- **Aim of the exercise**: Here is the task for the records below: repeat exactly the lines from the one with "staining of urothelial" to the one with "urothelial cancer stained", both included, and nothing else.

——

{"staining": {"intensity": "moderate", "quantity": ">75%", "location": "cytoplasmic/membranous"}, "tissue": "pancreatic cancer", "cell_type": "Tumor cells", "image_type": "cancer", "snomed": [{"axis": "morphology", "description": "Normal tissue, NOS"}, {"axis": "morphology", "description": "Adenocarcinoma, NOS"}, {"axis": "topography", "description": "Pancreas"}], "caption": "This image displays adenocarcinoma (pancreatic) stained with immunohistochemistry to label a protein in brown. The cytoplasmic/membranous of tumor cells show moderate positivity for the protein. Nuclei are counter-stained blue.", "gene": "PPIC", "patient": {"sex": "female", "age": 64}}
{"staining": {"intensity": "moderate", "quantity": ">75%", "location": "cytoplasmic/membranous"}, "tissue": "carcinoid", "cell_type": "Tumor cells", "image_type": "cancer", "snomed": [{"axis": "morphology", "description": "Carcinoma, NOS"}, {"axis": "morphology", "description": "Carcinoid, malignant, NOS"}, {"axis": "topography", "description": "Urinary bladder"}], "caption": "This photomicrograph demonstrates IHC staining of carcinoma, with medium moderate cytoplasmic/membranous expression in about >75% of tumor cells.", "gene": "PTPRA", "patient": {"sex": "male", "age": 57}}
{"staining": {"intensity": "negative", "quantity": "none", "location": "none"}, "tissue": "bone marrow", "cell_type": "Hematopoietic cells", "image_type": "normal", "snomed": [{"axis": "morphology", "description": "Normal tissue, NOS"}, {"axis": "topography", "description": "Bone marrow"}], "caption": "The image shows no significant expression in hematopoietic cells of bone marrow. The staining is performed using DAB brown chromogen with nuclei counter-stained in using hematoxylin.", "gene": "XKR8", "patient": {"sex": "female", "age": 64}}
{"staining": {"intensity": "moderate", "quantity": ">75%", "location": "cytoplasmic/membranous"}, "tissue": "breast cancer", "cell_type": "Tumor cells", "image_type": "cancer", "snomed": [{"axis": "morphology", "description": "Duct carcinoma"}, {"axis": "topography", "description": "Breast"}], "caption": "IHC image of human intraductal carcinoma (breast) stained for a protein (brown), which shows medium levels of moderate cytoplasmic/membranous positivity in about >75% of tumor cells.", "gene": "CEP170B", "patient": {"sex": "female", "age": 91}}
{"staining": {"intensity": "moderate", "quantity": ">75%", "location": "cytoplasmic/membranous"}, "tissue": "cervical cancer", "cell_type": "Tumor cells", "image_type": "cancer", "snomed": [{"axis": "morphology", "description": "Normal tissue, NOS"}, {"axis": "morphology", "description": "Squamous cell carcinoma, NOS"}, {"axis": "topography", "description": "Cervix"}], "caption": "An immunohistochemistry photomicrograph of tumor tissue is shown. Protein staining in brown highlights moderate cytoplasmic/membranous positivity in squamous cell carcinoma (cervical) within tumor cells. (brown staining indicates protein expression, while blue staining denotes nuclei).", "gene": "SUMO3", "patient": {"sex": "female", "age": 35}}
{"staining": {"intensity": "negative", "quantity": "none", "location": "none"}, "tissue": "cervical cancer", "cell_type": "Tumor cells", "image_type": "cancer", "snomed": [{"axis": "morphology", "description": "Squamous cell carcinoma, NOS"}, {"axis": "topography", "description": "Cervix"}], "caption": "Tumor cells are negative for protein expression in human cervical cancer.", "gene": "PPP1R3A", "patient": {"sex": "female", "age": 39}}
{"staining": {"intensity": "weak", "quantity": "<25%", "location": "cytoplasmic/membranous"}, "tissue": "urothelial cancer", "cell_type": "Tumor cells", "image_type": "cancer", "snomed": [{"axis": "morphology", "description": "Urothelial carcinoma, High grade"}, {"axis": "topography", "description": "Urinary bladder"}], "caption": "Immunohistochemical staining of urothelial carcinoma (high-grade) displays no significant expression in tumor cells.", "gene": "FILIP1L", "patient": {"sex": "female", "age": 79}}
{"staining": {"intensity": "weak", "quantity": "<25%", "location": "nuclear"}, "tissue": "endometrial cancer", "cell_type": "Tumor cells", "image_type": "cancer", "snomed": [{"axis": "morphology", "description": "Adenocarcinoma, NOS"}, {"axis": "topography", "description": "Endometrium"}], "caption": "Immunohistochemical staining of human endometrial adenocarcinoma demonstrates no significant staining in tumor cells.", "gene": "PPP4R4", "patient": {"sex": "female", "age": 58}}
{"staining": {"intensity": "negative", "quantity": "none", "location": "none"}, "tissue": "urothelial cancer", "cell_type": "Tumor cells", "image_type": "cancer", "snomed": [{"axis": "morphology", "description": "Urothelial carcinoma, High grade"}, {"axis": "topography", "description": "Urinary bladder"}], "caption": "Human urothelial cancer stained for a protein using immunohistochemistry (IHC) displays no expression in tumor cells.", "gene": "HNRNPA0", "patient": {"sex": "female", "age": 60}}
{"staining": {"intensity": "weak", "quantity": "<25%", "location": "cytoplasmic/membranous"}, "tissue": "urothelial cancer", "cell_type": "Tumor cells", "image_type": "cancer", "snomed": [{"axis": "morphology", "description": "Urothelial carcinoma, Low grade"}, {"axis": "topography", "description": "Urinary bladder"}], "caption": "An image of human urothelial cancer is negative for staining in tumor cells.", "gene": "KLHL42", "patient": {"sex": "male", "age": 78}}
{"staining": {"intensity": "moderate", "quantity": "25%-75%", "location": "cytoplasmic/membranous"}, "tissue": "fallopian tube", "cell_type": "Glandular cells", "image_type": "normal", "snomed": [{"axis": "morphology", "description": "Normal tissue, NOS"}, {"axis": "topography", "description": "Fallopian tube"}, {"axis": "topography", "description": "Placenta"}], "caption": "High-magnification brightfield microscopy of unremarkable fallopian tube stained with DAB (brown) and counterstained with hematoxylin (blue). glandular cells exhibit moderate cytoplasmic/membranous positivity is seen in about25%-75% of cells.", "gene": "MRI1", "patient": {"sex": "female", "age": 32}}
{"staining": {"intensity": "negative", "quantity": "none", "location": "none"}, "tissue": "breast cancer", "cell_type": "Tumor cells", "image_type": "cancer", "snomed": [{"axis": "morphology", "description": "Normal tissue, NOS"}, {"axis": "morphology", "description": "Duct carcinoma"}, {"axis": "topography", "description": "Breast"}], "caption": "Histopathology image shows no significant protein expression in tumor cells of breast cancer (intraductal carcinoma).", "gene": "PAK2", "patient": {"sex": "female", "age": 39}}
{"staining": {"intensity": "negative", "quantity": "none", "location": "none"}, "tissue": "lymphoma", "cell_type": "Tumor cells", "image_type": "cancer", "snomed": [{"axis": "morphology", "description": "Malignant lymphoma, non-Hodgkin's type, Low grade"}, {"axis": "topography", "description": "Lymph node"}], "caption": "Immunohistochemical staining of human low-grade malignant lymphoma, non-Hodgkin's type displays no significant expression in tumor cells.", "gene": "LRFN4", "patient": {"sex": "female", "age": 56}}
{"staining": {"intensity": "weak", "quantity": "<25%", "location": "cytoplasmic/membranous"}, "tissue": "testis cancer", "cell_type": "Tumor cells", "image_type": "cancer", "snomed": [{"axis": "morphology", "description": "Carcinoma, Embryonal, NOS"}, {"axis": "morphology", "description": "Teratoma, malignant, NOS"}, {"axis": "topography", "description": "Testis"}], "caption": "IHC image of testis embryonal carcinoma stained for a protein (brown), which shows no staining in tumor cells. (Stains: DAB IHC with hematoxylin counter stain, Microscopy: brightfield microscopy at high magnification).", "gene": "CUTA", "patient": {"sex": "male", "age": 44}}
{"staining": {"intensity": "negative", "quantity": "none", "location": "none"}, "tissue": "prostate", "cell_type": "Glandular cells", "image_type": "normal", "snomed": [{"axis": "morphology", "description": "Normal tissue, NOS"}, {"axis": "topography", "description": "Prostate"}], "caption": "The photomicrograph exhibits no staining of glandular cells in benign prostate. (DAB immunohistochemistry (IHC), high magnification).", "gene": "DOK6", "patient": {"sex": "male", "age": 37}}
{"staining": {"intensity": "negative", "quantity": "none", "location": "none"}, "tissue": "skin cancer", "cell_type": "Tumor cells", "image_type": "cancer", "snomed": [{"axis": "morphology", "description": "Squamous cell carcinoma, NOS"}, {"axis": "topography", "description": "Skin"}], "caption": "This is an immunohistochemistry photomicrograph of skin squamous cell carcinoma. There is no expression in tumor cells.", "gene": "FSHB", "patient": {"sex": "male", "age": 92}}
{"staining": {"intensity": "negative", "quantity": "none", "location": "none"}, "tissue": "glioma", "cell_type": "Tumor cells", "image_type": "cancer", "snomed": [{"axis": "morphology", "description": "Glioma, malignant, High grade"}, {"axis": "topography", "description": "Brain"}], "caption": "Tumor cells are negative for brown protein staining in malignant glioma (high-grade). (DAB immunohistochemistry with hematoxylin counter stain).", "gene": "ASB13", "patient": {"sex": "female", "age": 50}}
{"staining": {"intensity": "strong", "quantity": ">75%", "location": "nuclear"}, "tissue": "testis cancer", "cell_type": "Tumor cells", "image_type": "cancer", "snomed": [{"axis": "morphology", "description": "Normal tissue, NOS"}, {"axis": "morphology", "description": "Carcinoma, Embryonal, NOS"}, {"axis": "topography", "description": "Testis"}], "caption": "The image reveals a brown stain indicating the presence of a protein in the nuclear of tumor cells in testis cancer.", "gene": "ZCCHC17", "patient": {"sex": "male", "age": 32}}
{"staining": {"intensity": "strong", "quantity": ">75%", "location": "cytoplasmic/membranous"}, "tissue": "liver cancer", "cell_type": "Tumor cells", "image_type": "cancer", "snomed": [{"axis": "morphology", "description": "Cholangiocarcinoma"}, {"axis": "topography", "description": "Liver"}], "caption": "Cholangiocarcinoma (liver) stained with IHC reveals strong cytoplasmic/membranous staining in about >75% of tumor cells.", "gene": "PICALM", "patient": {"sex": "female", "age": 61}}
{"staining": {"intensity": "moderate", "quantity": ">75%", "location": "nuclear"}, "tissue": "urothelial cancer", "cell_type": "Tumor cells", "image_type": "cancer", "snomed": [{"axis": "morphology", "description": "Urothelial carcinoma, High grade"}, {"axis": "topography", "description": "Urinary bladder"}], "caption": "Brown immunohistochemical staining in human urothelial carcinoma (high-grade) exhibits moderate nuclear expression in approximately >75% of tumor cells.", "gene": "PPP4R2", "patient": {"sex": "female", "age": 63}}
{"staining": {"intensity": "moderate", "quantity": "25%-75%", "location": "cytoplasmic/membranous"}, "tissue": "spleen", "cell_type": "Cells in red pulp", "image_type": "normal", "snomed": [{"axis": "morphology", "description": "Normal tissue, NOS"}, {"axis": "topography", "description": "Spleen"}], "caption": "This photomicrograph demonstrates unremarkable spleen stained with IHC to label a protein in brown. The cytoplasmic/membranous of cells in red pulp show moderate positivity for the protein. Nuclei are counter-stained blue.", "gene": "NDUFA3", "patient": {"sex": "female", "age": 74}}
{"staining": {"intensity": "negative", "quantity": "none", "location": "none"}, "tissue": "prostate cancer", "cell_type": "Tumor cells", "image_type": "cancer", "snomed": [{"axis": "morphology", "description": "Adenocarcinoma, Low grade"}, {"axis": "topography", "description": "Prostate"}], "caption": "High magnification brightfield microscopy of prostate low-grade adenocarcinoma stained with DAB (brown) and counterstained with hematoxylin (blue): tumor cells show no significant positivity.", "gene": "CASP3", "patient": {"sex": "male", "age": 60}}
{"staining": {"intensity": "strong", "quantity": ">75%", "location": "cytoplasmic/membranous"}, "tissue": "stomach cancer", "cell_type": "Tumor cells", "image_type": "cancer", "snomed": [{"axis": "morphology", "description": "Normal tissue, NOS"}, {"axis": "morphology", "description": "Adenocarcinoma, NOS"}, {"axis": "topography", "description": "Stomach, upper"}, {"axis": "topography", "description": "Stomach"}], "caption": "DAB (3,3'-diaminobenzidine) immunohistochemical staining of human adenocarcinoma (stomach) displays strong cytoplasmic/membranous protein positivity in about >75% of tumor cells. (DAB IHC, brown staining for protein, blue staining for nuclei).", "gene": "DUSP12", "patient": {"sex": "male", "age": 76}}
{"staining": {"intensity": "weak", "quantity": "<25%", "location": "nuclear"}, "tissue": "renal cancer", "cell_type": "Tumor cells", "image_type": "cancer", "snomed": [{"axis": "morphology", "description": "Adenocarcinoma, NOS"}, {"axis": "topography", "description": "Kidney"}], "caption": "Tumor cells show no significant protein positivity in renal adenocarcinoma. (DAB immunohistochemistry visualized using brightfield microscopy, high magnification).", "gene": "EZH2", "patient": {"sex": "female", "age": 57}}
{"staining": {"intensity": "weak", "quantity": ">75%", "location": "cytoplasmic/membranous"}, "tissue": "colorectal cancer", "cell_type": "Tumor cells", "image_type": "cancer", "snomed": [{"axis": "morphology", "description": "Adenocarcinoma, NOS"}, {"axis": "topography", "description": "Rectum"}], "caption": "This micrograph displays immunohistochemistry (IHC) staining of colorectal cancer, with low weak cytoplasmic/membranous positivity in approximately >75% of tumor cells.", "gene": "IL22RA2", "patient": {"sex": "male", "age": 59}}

——

- **Task output**:
{"staining": {"intensity": "weak", "quantity": "<25%", "location": "cytoplasmic/membranous"}, "tissue": "urothelial cancer", "cell_type": "Tumor cells", "image_type": "cancer", "snomed": [{"axis": "morphology", "description": "Urothelial carcinoma, High grade"}, {"axis": "topography", "description": "Urinary bladder"}], "caption": "Immunohistochemical staining of urothelial carcinoma (high-grade) displays no significant expression in tumor cells.", "gene": "FILIP1L", "patient": {"sex": "female", "age": 79}}
{"staining": {"intensity": "weak", "quantity": "<25%", "location": "nuclear"}, "tissue": "endometrial cancer", "cell_type": "Tumor cells", "image_type": "cancer", "snomed": [{"axis": "morphology", "description": "Adenocarcinoma, NOS"}, {"axis": "topography", "description": "Endometrium"}], "caption": "Immunohistochemical staining of human endometrial adenocarcinoma demonstrates no significant staining in tumor cells.", "gene": "PPP4R4", "patient": {"sex": "female", "age": 58}}
{"staining": {"intensity": "negative", "quantity": "none", "location": "none"}, "tissue": "urothelial cancer", "cell_type": "Tumor cells", "image_type": "cancer", "snomed": [{"axis": "morphology", "description": "Urothelial carcinoma, High grade"}, {"axis": "topography", "description": "Urinary bladder"}], "caption": "Human urothelial cancer stained for a protein using immunohistochemistry (IHC) displays no expression in tumor cells.", "gene": "HNRNPA0", "patient": {"sex": "female", "age": 60}}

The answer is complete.